BRIGHTON and Hove's digital and creative economy is worth more than £1 billion to the city each year.

A new report into the growing sector has found it now contributes around the same amount to the city as tourism.

Brighton Fuse 2, which was released last week, is a progress report two years on from the groundbreaking Brighton Fuse study which looked at the importance of the digital and creative industry in the city.

Back in 2013, the sector - or cluster as it is otherwise known - was estimated to be worth £713 million.

Researches found that since then the sector has experienced a period of "consolidation and solid growth" with a significant increase in turnover and employment.

Phil Jones, from Wired Sussex, the report's industry partner, described the findings as "important" and "encouraging".

He said: "We wanted to see what had changed since the initial report and whether what we found then was sustainable.

"Brighton Fuse 2 shows that not only is the cluster getting bigger but also more profitable."

He added: "For the sector to be worth £1 billion is incredible - especially as 15 years ago it didn't even exist.

"I think it is now equally as important as tourism, I think they go hand in hand.

"Talented people come to Brighton and stay here because of the quality of life.
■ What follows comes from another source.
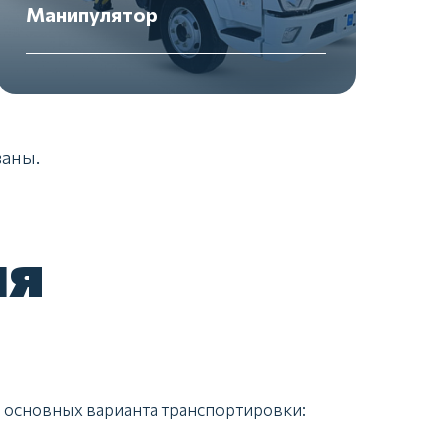
Манипулятор
ваны.
ля
а основных варианта транспортировки:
We attract the talent and we retain the talent and that has helped us gain this fantastic reputation."

The study focused on three areas: resilience, business models and skills.

It found of the 484 firms involved in the report two years ago, 423 are still active with just 42 having closed down. Six have moved or merged and no information was available for 13 others.

The 87% survival rate is described by the report's authors as a "very positive result" especially considering many of the firms are relatively young and small.

With regards to performance, 81.5 per cent of businesses surveyed reported a profit, 12.9 per cent broke even with just 5.6 per cent reporting a loss.

Jonathan Sapsed, principal investigator of the report, said that given the high number of start-ups along with the volatile nature of the sector, the figures are very impressive.

He added: "When looking at the types of businesses and the sector they are operating in, you would expect more to be making a loss than a profit. You could expect that figure to be around 30 per cent to 40 per cent."

The findings for turnover and the number of employees are equally impressive.

Turnover has gone from £623,000 to £956,000 and employee numbers have risen from 6.7 to 9.4.

Additionally the study found that innovation had actually fallen, although Mr Jones said the findings were open to interpretation and not necessarily a bad thing.

He said: "It may be that the innovation had been done when we did the last report and now they are reaping the rewards. There may no longer be that frantic need for innovation."

The report also found an increase in the amount of staff training but warned that the problem of a skills gap is a "critical issue" for the sector.

Mr Sapsed described the problem as a potential "barrier to growth" and said it would not be easy to remedy.

His report concluded: "We suggest it is unlikely to be resolved through any one initiative of any one actor or category of actor within the cluster, and will need the collective intelligence and effort that has sustained it in other areas."